Of course, Arnold knew only one person could play him: James Gregory, who had played the ACTUAL Ruditsky on the 1950s TV series THE LAWLESS YEARS. (both BARNEY MILLER and THE LAWLESS YEARS gain a bit of depth when viewed with this in mine; Gregory's matching dramatic and comedic performances wonderfully contrasting and complimenting each other)

Anonymous said...

To me, "Barney Miller" is that rare show that actually improved every season it was on.

Susan D-L said...

I loved and still love Barney Miller as one of the shows that helped keep me sane during a terrible adolescence. What a perfect gem of television. But I worked for a guy like Danny Arnold and yeah, even a Rolls Royce wouldn't have been enough.

Sami said...

My grandma used to watch re-runs of Barney Miller after the 10 o'clock news. I used to spend the night with her sometimes and see it. I liked it then, but I didn't get most of the jokes. Now, I appreciate it so much more. Every episode is like a short play. The overall dreariness and sameness of the one set adds to the melancholy tone and feel of the show. Plus, that style is what I think of as the TV version of New York in the 70s. All in the Family, Rhoda--they both had a similar run-down, older look. As did Welcome Back, Kotter--but that one had a little bit brighter lighting. When I finally saw NYC in real life for the first time in 2003--yep, I could see where this style came from. So many very tall buildings, but the rooms were all small, dark, and cramped inside. Even the ice skating ring at Rockefeller center looked so much smaller in reality than it does on Mad About You. (We also went into the lobby of Trump Tower with the now-famous escalator--and yes,this, too, seemed remarkably small, dank, and dreary to me. I knew it was supposed to be luxurious and expensive, but back then it just seemed dreary and kind of dirty and weird with all the gold that did not shine. It just looked old and tired and like it was trying to hard to be shiny and impressive, but just wasn't...It was a little sad and uncomfortable being there. I had no idea of what was to come.) I think it's really hard to get natural light in those buildings when they are so tightly packed together.

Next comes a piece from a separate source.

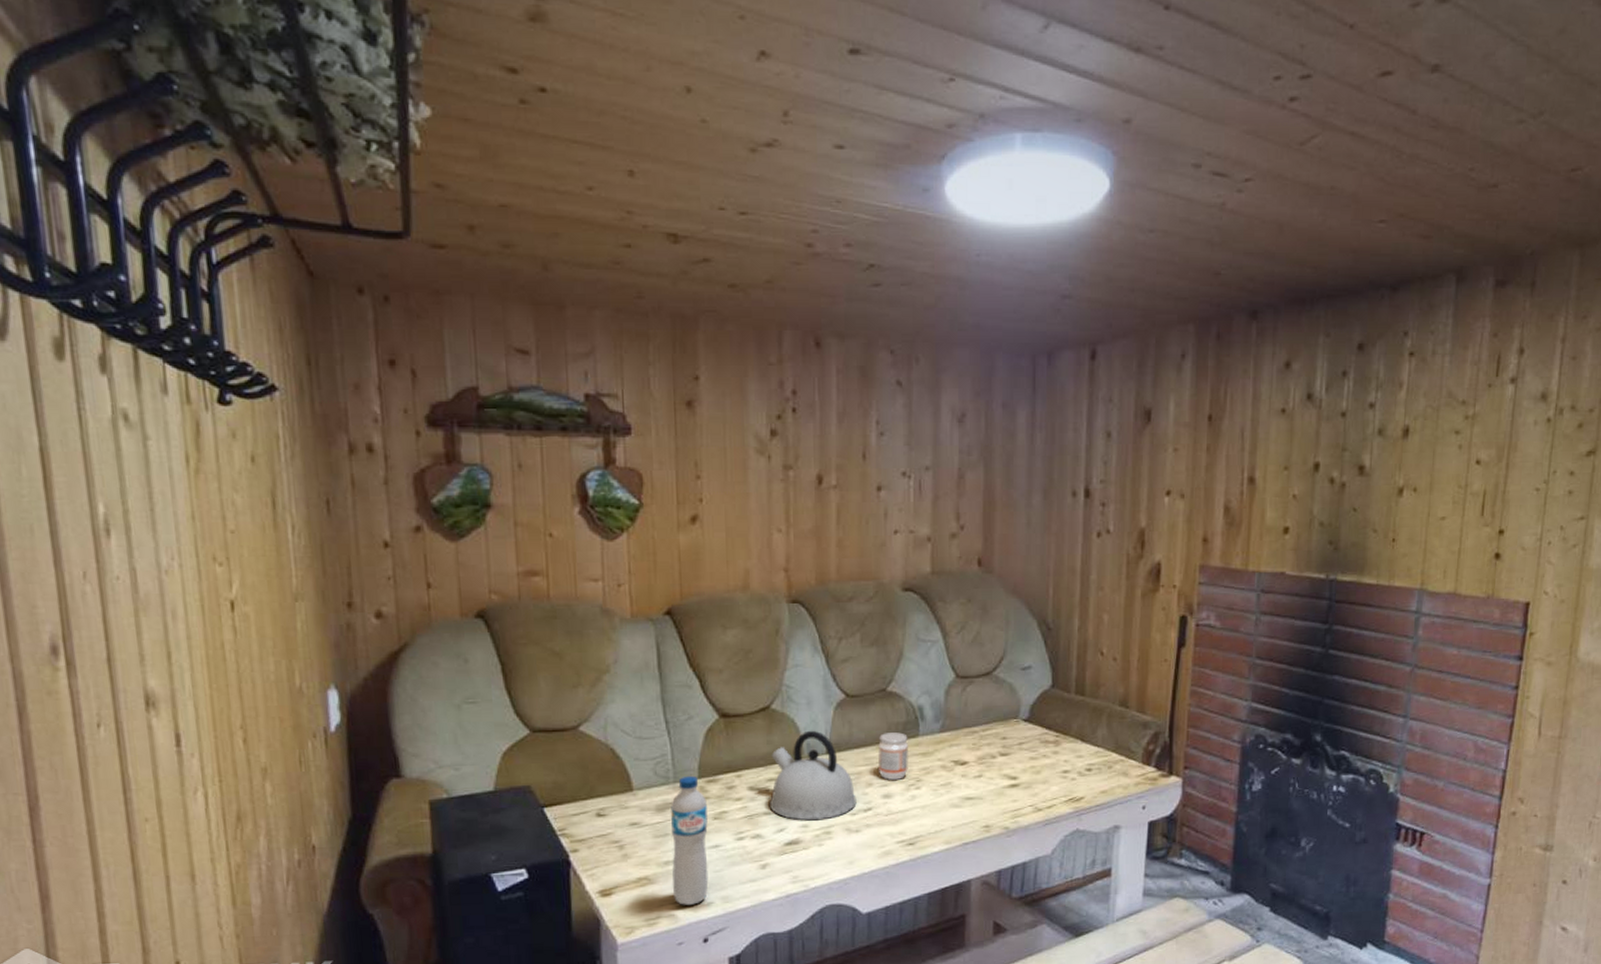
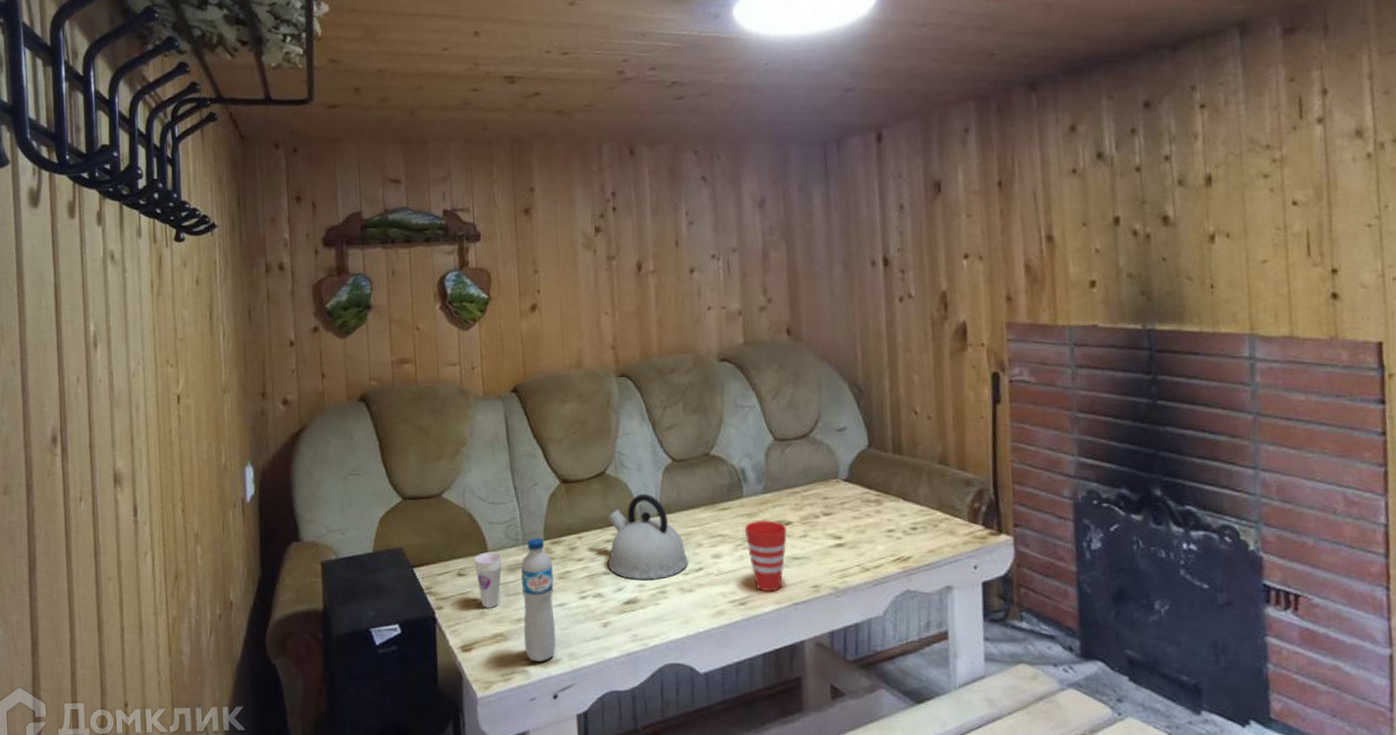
cup: none [616,790,650,851] -> present [474,552,502,608]
jam: present [877,732,908,780] -> none [705,494,735,541]
cup: none [918,759,962,832] -> present [744,519,787,592]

Anyway, the writing and acting on Barney Miller--including all the character actors--was stupendous. That's one show that made me notice the character actors (who often made return appearances as different characters). I often think character actors must have way more fun than stars.


It's still on TV here, too.

Anonymous said...

We never miss the show. It is the best since Mrs Browns boys.